B-21 Raider, the future of long-range strike, will be capable of penetrating the toughest defenses to deliver precision strikes anywhere in the world.




					www.northropgrumman.com
				




I hope this is not out of place on a Canadian forum.


----------



## Good2Golf (20 Oct 2022)

MTShaw said:


> The B-21 will be revealed to the public on Dec 2nd.
> 
> 
> 
> ...


Not when it might have links to NORAD/Continental defenc/se….


----------



## SeaKingTacco (20 Oct 2022)

I am a bit intrigued…


----------



## OldSolduer (21 Oct 2022)

SeaKingTacco said:


> I am a bit intrigued…


I echo that.

Upgraded B2? That should only cost 4 billion per plane...


----------



## Furniture (21 Oct 2022)

I hope the launch video is a strike on somewhere Russia thinks is safe...


----------



## dimsum (21 Oct 2022)

Furniture said:


> I hope the launch video is a strike on somewhere Russia thinks is safe...

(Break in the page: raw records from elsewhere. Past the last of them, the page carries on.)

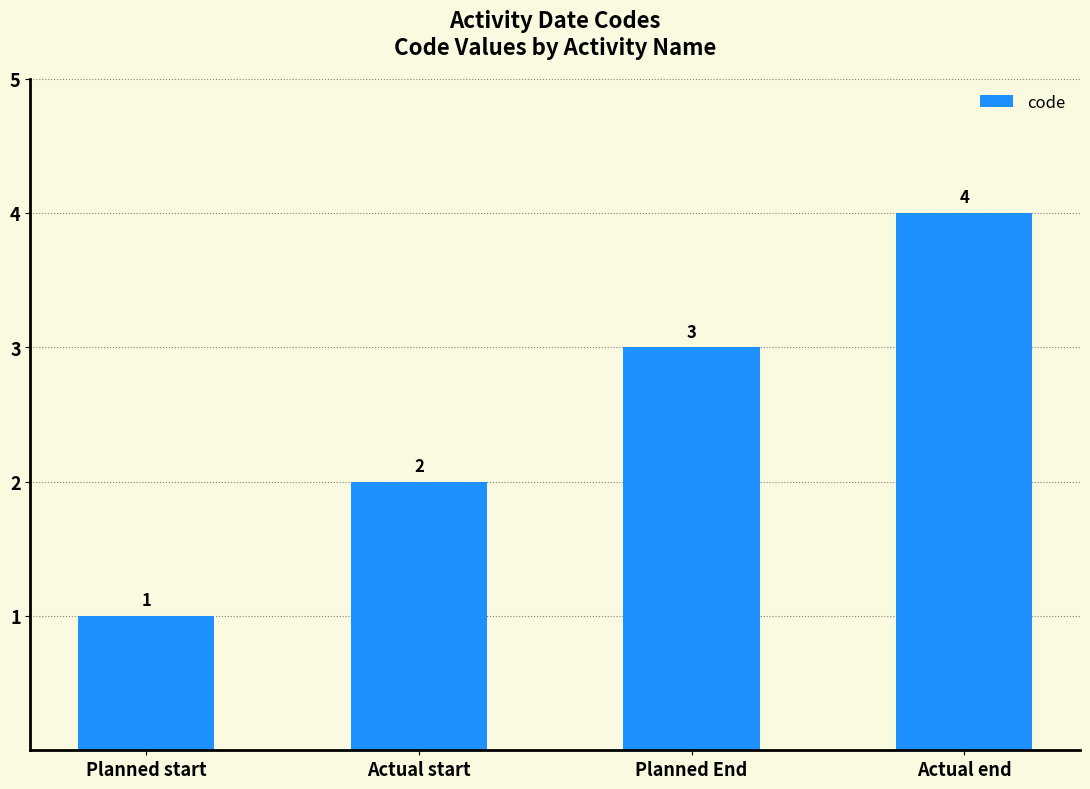

List the labels in order of value, smallest first.

Planned start, Actual start, Planned End, Actual end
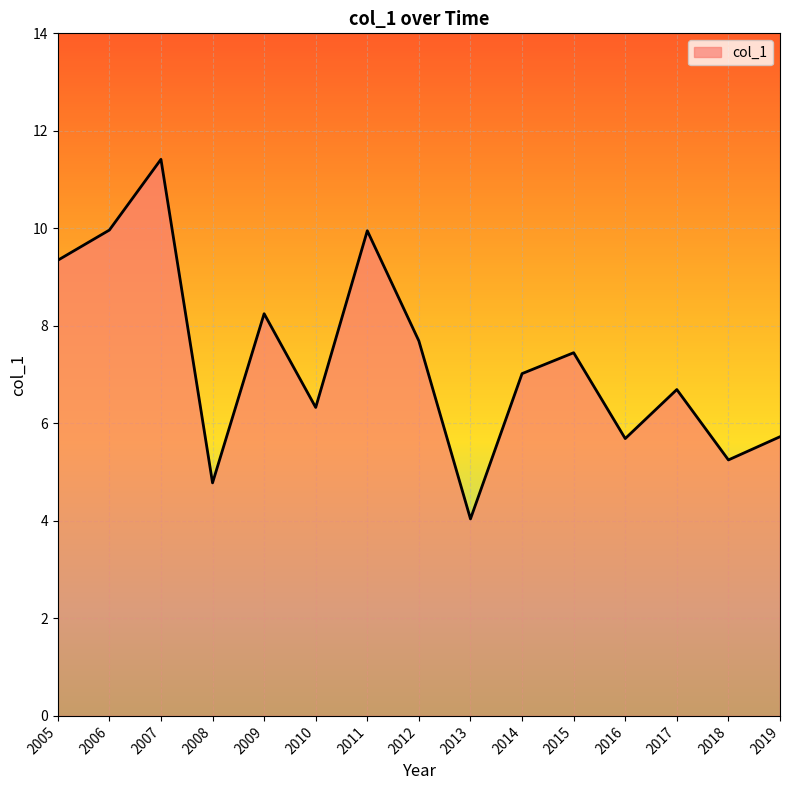

How many values are below 7?

7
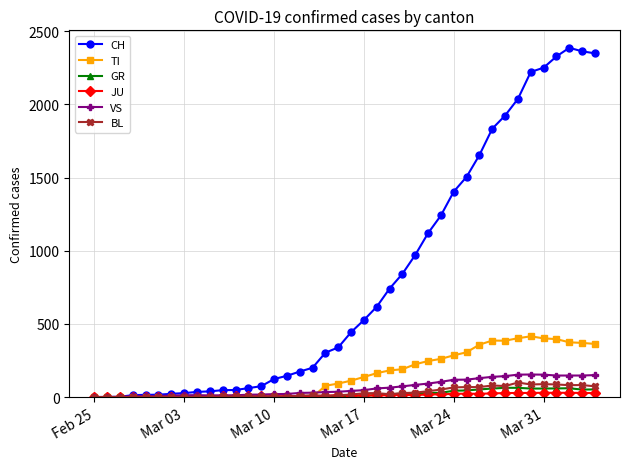

True or false: JU has more than 2 interior local peaks.

True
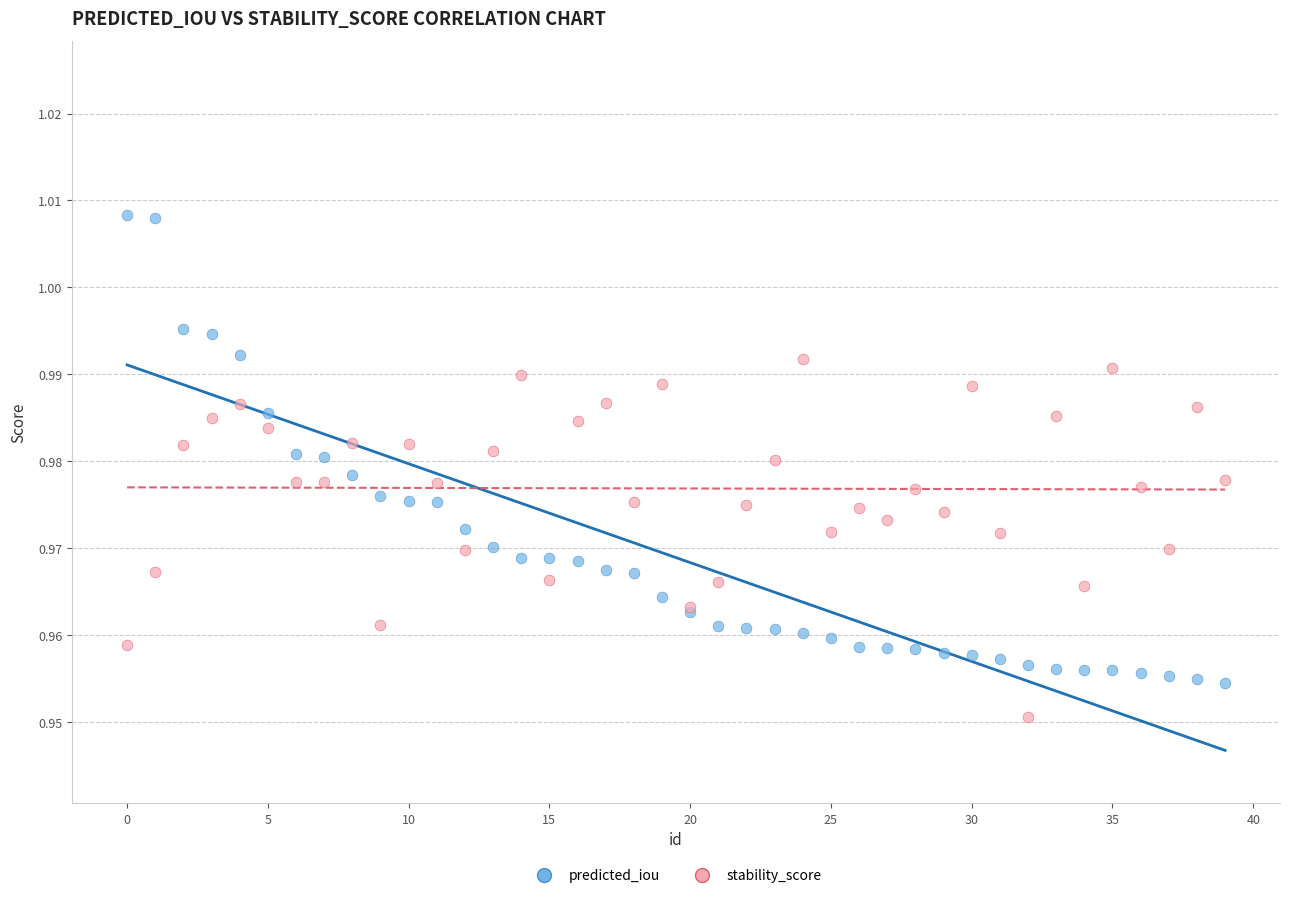

Which series contains the highest Y value?

predicted_iou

How to start WWIII in 3...2....1....


----------



## FSTO (21 Oct 2022)

Why?


----------



## Furniture (21 Oct 2022)

dimsum said:


> How to start WWIII in 3...2....1....


It doesn't have to be Russia itself, just somewhere Russia thinks the USA can't go undetected. Syria comes to mind off the top of my head.


----------



## KevinB (22 Oct 2022)

Furniture said:


> It doesn't have to be Russia itself, just somewhere Russia thinks the USA can't go undetected. Syria comes to mind off the top of my head.


Belarus


----------



## Colin Parkinson (22 Oct 2022)

Drop leaflets over the Red Square and the Kremlin


----------



## KevinB (22 Oct 2022)

Furniture said:


> It doesn't have to be Russia itself, just somewhere Russia thinks the USA can't go undetected. Syria comes to mind off the top of my head.


I think we can all agree that Iran has jumped the queue requesting to be a test subject.


----------



## Furniture (22 Oct 2022)

KevinB said:


> I think we can all agree that Iran has jumped the queue requesting to be a test subject.


Yeah, they seem to have conveniently made a target of themselves lately.


----------



## OldSolduer (22 Oct 2022)

Colin Parkinson said:


> Drop leaflets over the Red Square and the Kremlin


Been done already by a German teenager who avoided the "best air defence system in the world". 









						Mathias Rust - Wikipedia
					






					en.wikipedia.org


----------